Using the listing below, report all lines holding the word "means".
[Supplied records — start]
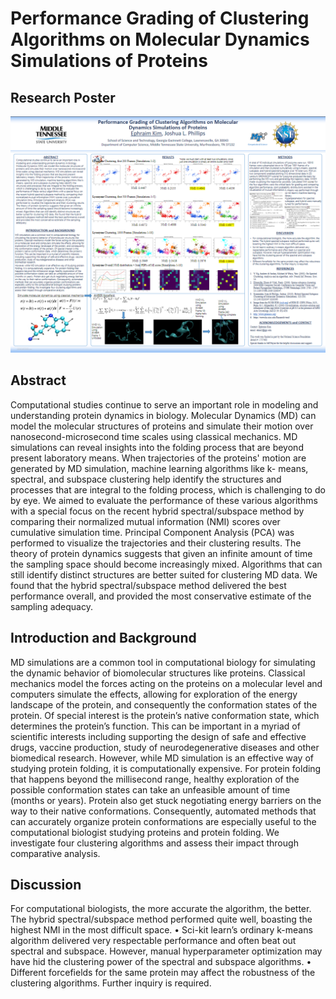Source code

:# Performance Grading of Clustering Algorithms on Molecular Dynamics Simulations of Proteins

## Research Poster
![image](./poster-final.png)

## Abstract
Computational studies continue to serve an important role in
modeling and understanding protein dynamics in biology.
Molecular Dynamics (MD) can model the molecular structures of
proteins and simulate their motion over nanosecond-microsecond
time scales using classical mechanics. MD simulations can reveal
insights into the folding process that are beyond present
laboratory means. When trajectories of the proteins' motion are
generated by MD simulation, machine learning algorithms like k-
means, spectral, and subspace clustering help identify the
structures and processes that are integral to the folding process,
which is challenging to do by eye. We aimed to evaluate the
performance of these various algorithms with a special focus on
the recent hybrid spectral/subspace method by comparing their
normalized mutual information (NMI) scores over cumulative
simulation time. Principal Component Analysis (PCA) was
performed to visualize the trajectories and their clustering results.
The theory of protein dynamics suggests that given an infinite
amount of time the sampling space should become increasingly
mixed. Algorithms that can still identify distinct structures are
better suited for clustering MD data. We found that the hybrid
spectral/subspace method delivered the best performance overall,
and provided the most conservative estimate of the sampling
adequacy.

## Introduction and Background
MD simulations are a common tool in computational biology for
simulating the dynamic behavior of biomolecular structures like
proteins. Classical mechanics model the forces acting on the proteins
on a molecular level and computers simulate the effects, allowing for
exploration of the energy landscape of the protein, and consequently
the conformation states of the protein. Of special interest is the
protein’s native conformation state, which determines the protein’s
function. This can be important in a myriad of scientific interests
including supporting the design of safe and effective drugs, vaccine
production, study of neurodegenerative diseases and other
biomedical research.
However, while MD simulation is an effective way of studying protein
folding, it is computationally expensive. For protein folding that
happens beyond the millisecond range, healthy exploration of the
possible conformation states can take an unfeasible amount of time
(months or years). Protein also get stuck negotiating energy barriers
on the way to their native conformations. Consequently, automated
methods that can accurately organize protein conformations are
especially useful to the computational biologist studying proteins
and protein folding. We investigate four clustering algorithms and
assess their impact through comparative analysis.


## Discussion
For computational biologists, the more accurate the algorithm, the
better. The hybrid spectral/subspace method performed quite well,
boasting the highest NMI in the most difficult space.
• Sci-kit learn’s ordinary k-means algorithm delivered very
respectable performance and often beat out spectral and
subspace. However, manual hyperparameter optimization may
have hid the clustering power of the spectral and subspace
algorithms.
• Different forcefields for the same protein may affect the robustness
of the clustering algorithms. Further inquiry is required.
[Supplied records — finish]
Written answer |
laboratory means. When trajectories of the proteins' motion are
means, spectral, and subspace clustering help identify the
• Sci-kit learn’s ordinary k-means algorithm delivered very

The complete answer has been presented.